The premiums have risen mainly for term policies and the rise has been because of pandemic. Even as there is a lot of talk around rise in premiums, I would like to state that the increase in premium over the last 10 years is less than inflation. Reinsurers have suffered huge losses because of pandemic and if they raise the charge, it is difficult not to raise it. I think, it should stabilise now.

How have Covid death claims been for you?

We have settled claims amounting to over Rs 6,000 crore in FY22 but it has now eased off. We settled close to about 4 lakh claims with gross claims of around Rs 6,000 crore and net claims of Rs 4,300 crore. As a sector I would say that even as it was significantly higher, we paid so many claims without looking too much into the clause I believe that money is important if it is timely. For almost all our non-early claims (if the policy has completed 3 years) we paid within 24 hours or max 48 hours.

While this was for saving schemes, it took around 3 months for term policies as we need to check pre-existing etc and physical checks are required to be done by local field investigator.

Are life insurers getting permission to sell health indemnity?

We have been demanding the regulator to allow us to sell health indemnity but it hasn’t been permitted yet. Our point is that worldwide health sits closer with life than with motor. However, for some reason, general insurers in India are selling health whereas life insurers are not allowed to sell it. That is not logical. We used to be allowed to sell health, but it has been taken away.

My limited point is that life insurers have the largest touch points with their branches and network, but you are not alllowing us to sell. I think the focus should be on penetration of insurance and expansion.

As of now, nothing has moved. We even asked the regulator to allow us to distribute, if you don’t allow us to manufacture. Today, banks can distribute insurance but life insurers can’t distribute health. It doesn’t make sense.

We submitted it almost 18 months ago and the regulator has said that they will look at it. I stay hopeful.

When you say innovations are possible, if you are allowed, what could they be?

Innovation can’t happen if one key piece is missing. For example: When someone is young, he needs more life insurance. Suppose a person is paying Rs 60,000 as premium, I would say that until the age of 55 (nearer to retirement) we would give him maximum of life cover.

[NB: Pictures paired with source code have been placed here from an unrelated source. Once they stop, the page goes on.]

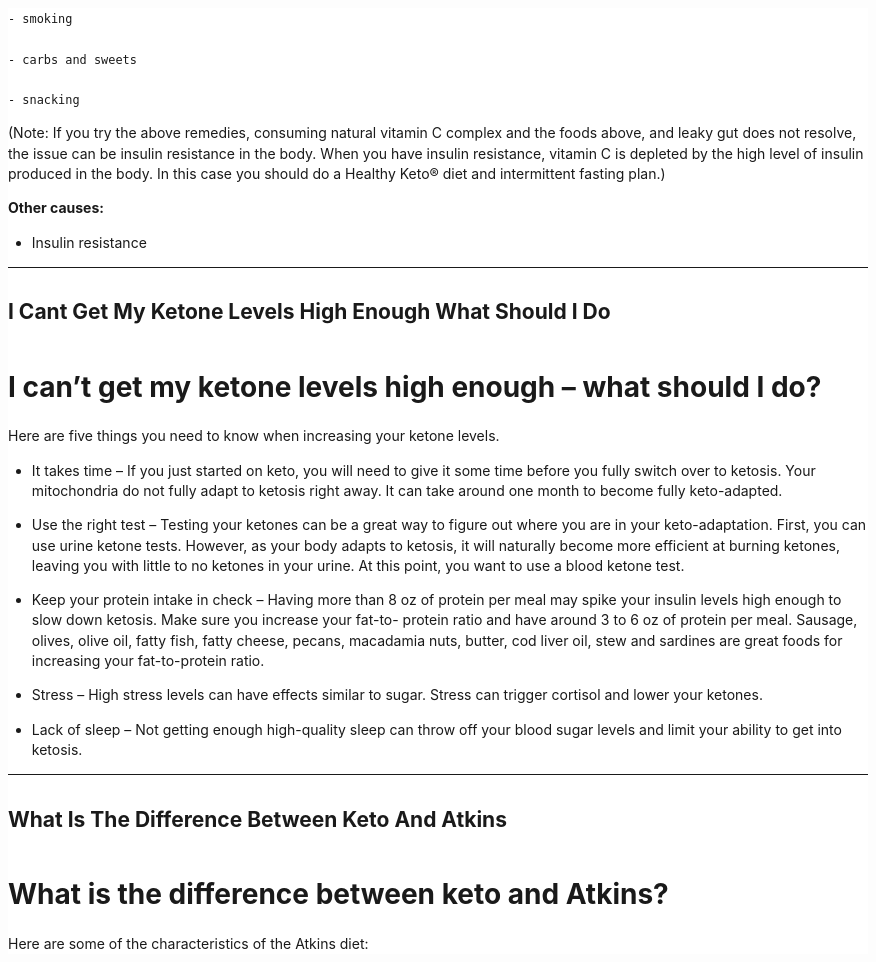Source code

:     - smoking

    - carbs and sweets

    - snacking

(Note: If you try the above remedies, consuming natural vitamin C complex and the foods above, and leaky gut does not resolve, the issue can be insulin resistance in the body. When you have insulin resistance, vitamin C is depleted by the high level of insulin produced in the body. In this case you should do a Healthy Keto® diet and intermittent fasting plan.)

**Other causes:**

- Insulin resistance

---

## I Cant Get My Ketone Levels High Enough  What Should I Do

# I can’t get my ketone levels high enough – what should I do?

Here are five things you need to know when increasing your ketone levels.

- It takes time – If you just started on keto, you will need to give it some time before you fully switch over to ketosis. Your mitochondria do not fully adapt to ketosis right away. It can take around one month to become fully keto-adapted.

- Use the right test – Testing your ketones can be a great way to figure out where you are in your keto-adaptation. First, you can use urine ketone tests. However, as your body adapts to ketosis, it will naturally become more efficient at burning ketones, leaving you with little to no ketones in your urine. At this point, you want to use a blood ketone test.

- Keep your protein intake in check – Having more than 8 oz of protein per meal may spike your insulin levels high enough to slow down ketosis. Make sure you increase your fat-to- protein ratio and have around 3 to 6 oz of protein per meal. Sausage, olives, olive oil, fatty fish, fatty cheese, pecans, macadamia nuts, butter, cod liver oil, stew and sardines are great foods for increasing your fat-to-protein ratio.

- Stress – High stress levels can have effects similar to sugar. Stress can trigger cortisol and lower your ketones.

- Lack of sleep – Not getting enough high-quality sleep can throw off your blood sugar levels and limit your ability to get into ketosis.

---

## What Is The Difference Between Keto And Atkins

# What is the difference between keto and Atkins?

Here are some of the characteristics of the Atkins diet:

After that, since he would have built savings too, we will reduce the life cover and increase the health cover. However, for the individual, Rs 60,000 premium will stay constant.

As of now we are not allowed to club various products and sell to the customer, unless we tie up with one insurer. But even that is not seamless.

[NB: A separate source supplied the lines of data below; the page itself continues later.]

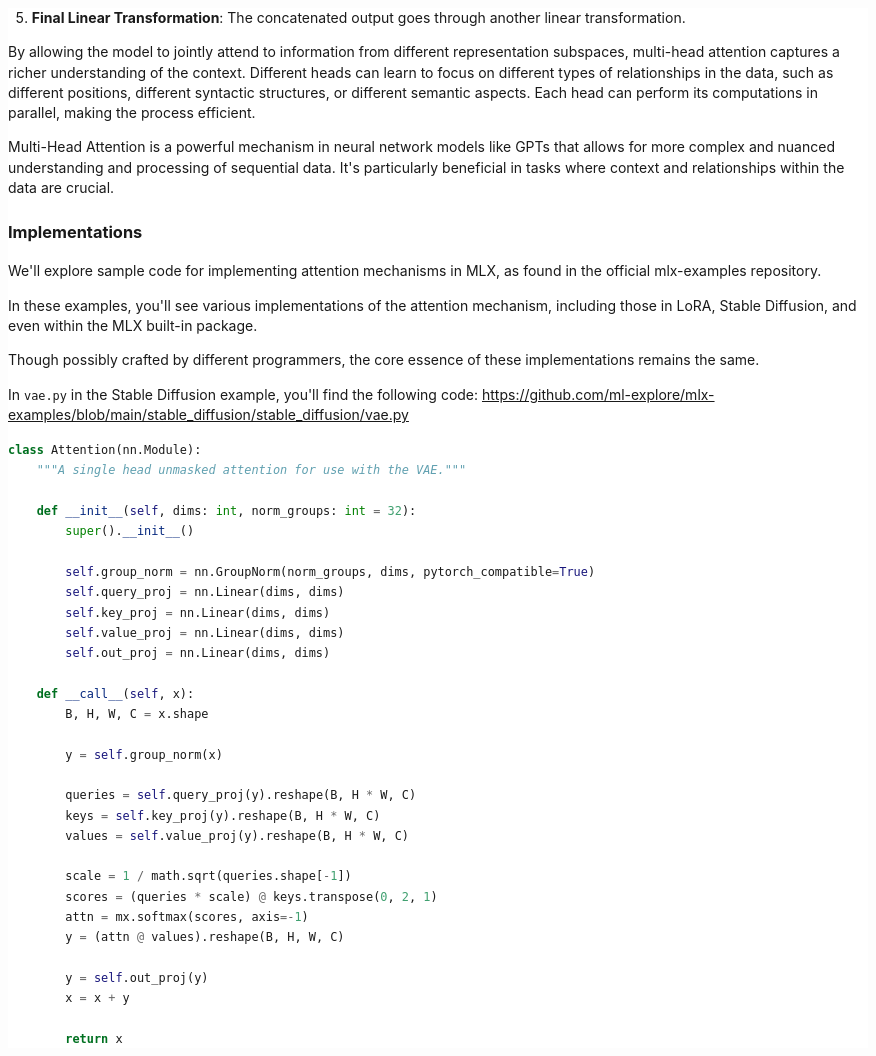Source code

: 5. **Final Linear Transformation**: The concatenated output goes through another linear transformation.

By allowing the model to jointly attend to information from different representation subspaces, multi-head attention captures a richer understanding of the context. Different heads can learn to focus on different types of relationships in the data, such as different positions, different syntactic structures, or different semantic aspects. Each head can perform its computations in parallel, making the process efficient.

Multi-Head Attention is a powerful mechanism in neural network models like GPTs that allows for more complex and nuanced understanding and processing of sequential data. It's particularly beneficial in tasks where context and relationships within the data are crucial.

### Implementations

We'll explore sample code for implementing attention mechanisms in MLX, as found in the official mlx-examples repository.

In these examples, you'll see various implementations of the attention mechanism, including those in LoRA, Stable Diffusion, and even within the MLX built-in package.

Though possibly crafted by different programmers, the core essence of these implementations remains the same.

In `vae.py` in the Stable Diffusion example, you'll find the following code:
https://github.com/ml-explore/mlx-examples/blob/main/stable_diffusion/stable_diffusion/vae.py

```python
class Attention(nn.Module):
    """A single head unmasked attention for use with the VAE."""

    def __init__(self, dims: int, norm_groups: int = 32):
        super().__init__()

        self.group_norm = nn.GroupNorm(norm_groups, dims, pytorch_compatible=True)
        self.query_proj = nn.Linear(dims, dims)
        self.key_proj = nn.Linear(dims, dims)
        self.value_proj = nn.Linear(dims, dims)
        self.out_proj = nn.Linear(dims, dims)

    def __call__(self, x):
        B, H, W, C = x.shape

        y = self.group_norm(x)

        queries = self.query_proj(y).reshape(B, H * W, C)
        keys = self.key_proj(y).reshape(B, H * W, C)
        values = self.value_proj(y).reshape(B, H * W, C)

        scale = 1 / math.sqrt(queries.shape[-1])
        scores = (queries * scale) @ keys.transpose(0, 2, 1)
        attn = mx.softmax(scores, axis=-1)
        y = (attn @ values).reshape(B, H, W, C)

        y = self.out_proj(y)
        x = x + y

        return x

```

What are the growth areas for the life insurance?

Growth will come with product innovation. Retirement products are another big growth area. As a nation, pension funds as a per cent of GDP is less than 5 per cent while it is more than 100 per cent in the developed world. While it is increasing, it is not at the desired pace.
People need to understand that the risk of an individual running out of money is very real because of increasing longevity.

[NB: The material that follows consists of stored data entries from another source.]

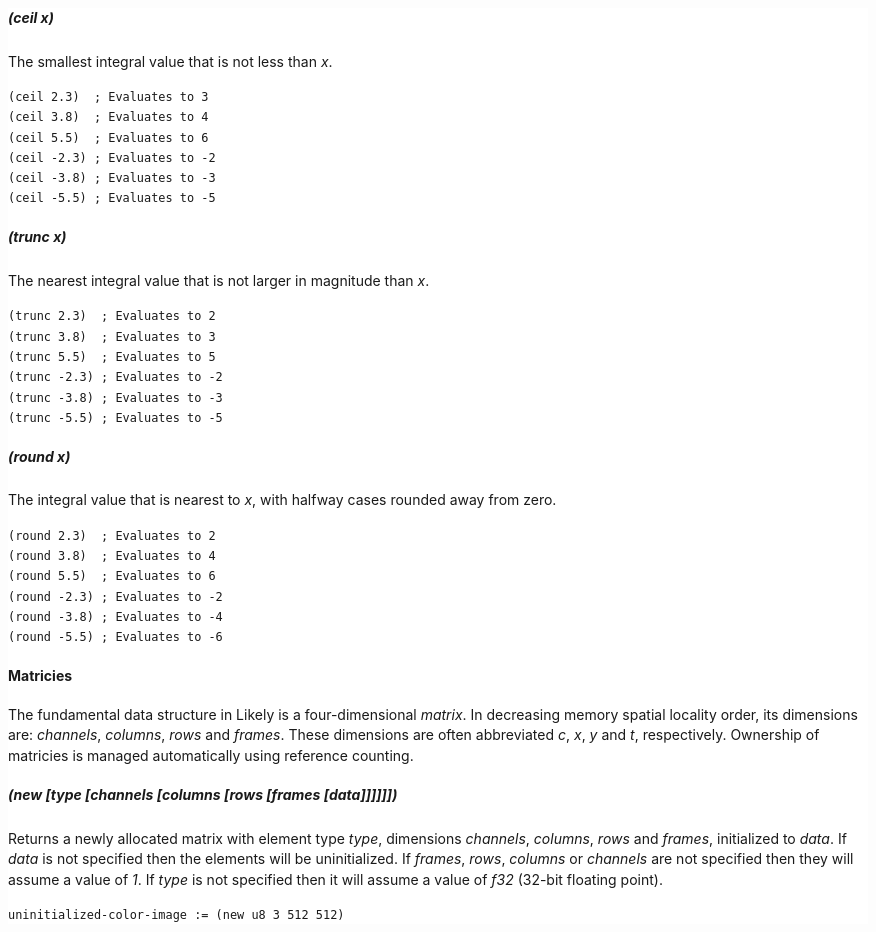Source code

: ##### (ceil _x_)
The smallest integral value that is not less than _x_.

```likely
(ceil 2.3)  ; Evaluates to 3
(ceil 3.8)  ; Evaluates to 4
(ceil 5.5)  ; Evaluates to 6
(ceil -2.3) ; Evaluates to -2
(ceil -3.8) ; Evaluates to -3
(ceil -5.5) ; Evaluates to -5
```

##### (trunc _x_)
The nearest integral value that is not larger in magnitude than _x_.

```likely
(trunc 2.3)  ; Evaluates to 2
(trunc 3.8)  ; Evaluates to 3
(trunc 5.5)  ; Evaluates to 5
(trunc -2.3) ; Evaluates to -2
(trunc -3.8) ; Evaluates to -3
(trunc -5.5) ; Evaluates to -5
```

##### (round _x_)
The integral value that is nearest to _x_, with halfway cases rounded away from zero.

```likely
(round 2.3)  ; Evaluates to 2
(round 3.8)  ; Evaluates to 4
(round 5.5)  ; Evaluates to 6
(round -2.3) ; Evaluates to -2
(round -3.8) ; Evaluates to -4
(round -5.5) ; Evaluates to -6
```

#### Matricies
The fundamental data structure in Likely is a four-dimensional _matrix_.
In decreasing memory spatial locality order, its dimensions are: _channels_, _columns_, _rows_ and _frames_.
These dimensions are often abbreviated _c_, _x_, _y_ and _t_, respectively.
Ownership of matricies is managed automatically using reference counting.

##### (new [_type_ [_channels_ [_columns_ [_rows_ [_frames_ [_data_]]]]]])
Returns a newly allocated matrix with element type _type_, dimensions _channels_, _columns_, _rows_ and _frames_, initialized to _data_.
If _data_ is not specified then the elements will be uninitialized.
If _frames_, _rows_, _columns_ or _channels_ are not specified then they will assume a value of _1_.
If _type_ is not specified then it will assume a value of _f32_ (32-bit floating point).

```likely
uninitialized-color-image := (new u8 3 512 512)
```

How will the merger of HDFC Bank and HDFC limited benefit you?

It can only get significantly better. The way I see it is that today HDFC Bank is my largest distributor, but it is not my parent, so once that happens, there will be full alignment. HDFC Bank will become a financial conglomerate and will not just be a bank. It will have everything to do with any financial service products and will be the parent company of all. They will be able to tell the customer that they know them— if they have a home loan but not insurance etc so the advisory will be better.

If customers give their consent that they would like to be serviced as a single customer, they will be treated as a single customer across all HDFC Group products.